Seattle is my home now, and Count Vermin fades in rear view.
I have found it. Poised to be a real bike city.
Not that snobby, I find. With dirty pants, I ride in traffic all through North Seattle, loving the new-ness of every corner and hill.
It is not California, and not Oregon. That much is enough.
I’m going to become a strong climber. Seattle:
a big up and down, a well designed town
envisioning closing off the block and having GS races
around the gorgeous street circles.
Portland is great. Yeah, I know. But so unhappy.
You can have your bike path through chemicals and dust.
I’ll take the streets, geeks, and the athletes of Seattle.
Haven’t been yelled at once by a car driver yet.
Haven’t been spurned on asking for directions yet.
And I pull some shit. I ride like I belong. In descents
I take the lane; I bank and crank. I’m clear. I climb. I’m ignored. Good!
The manic stopping, the unsmoothness of drivers in a dinky city
reacting to me on a bike that is not crawling along the sidewalk
this shit will bother me no more. I’ll ride in Seattle and survive there.

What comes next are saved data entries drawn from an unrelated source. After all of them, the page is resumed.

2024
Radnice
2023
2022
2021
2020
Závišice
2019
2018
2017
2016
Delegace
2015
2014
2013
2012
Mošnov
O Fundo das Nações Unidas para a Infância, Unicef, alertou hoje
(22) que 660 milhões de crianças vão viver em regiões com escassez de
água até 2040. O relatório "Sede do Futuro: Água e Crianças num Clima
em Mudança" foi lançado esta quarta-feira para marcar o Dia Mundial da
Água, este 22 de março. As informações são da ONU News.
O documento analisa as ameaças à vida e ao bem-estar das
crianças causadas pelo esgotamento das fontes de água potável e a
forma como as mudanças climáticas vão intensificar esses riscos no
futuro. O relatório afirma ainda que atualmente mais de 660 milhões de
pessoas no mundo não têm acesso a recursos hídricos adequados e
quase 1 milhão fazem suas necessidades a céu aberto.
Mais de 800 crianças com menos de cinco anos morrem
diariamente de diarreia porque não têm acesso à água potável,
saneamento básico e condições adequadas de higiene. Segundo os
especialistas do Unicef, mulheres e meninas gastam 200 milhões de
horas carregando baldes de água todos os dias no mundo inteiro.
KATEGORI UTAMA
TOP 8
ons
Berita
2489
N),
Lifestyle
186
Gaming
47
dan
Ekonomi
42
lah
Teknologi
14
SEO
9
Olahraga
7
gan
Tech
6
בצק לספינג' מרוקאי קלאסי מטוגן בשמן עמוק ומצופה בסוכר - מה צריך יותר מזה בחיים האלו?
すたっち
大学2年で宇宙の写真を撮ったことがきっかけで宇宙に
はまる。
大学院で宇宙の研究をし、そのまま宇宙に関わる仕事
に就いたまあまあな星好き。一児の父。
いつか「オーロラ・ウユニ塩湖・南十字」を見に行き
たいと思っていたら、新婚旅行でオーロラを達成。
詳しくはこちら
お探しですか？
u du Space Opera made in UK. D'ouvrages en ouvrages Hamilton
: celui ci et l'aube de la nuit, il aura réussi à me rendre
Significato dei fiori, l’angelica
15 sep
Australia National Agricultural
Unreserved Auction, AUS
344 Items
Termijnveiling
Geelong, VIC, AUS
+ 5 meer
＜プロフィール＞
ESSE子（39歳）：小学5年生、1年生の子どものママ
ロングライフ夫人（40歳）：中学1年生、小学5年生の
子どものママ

I’m in love with the ride, every time. I am IN THE ROAD.
Can arrogance and elegance exist so well together?
I am *tuned* to my bicycle, and to the gray avenue.
Going strong, spoke springing, chain destroying,
such torque in such small legs! Alas, the top-end is lacking.
I feel pavement like it is my calligraphy paper
my wheels bouncing over root bumps and cracks.
Lifting my thin front wheel and letting it drop
or sometimes briefly letting go to see it dance over rugged spots
That gyro trust, the wrist saving looseness, the knowing…
Then leaning forward, gripping my old good grips,
remembering: “Push, PUSH your leading edge.”
Control through saddle first, handlebar second.
The lesson is: “Choose the safest line.” and
“Make your actions and reactions instantaneous.”
I smoke people on carbon bikes with my tactics
and with grace, I smoke cars and buses in traffic.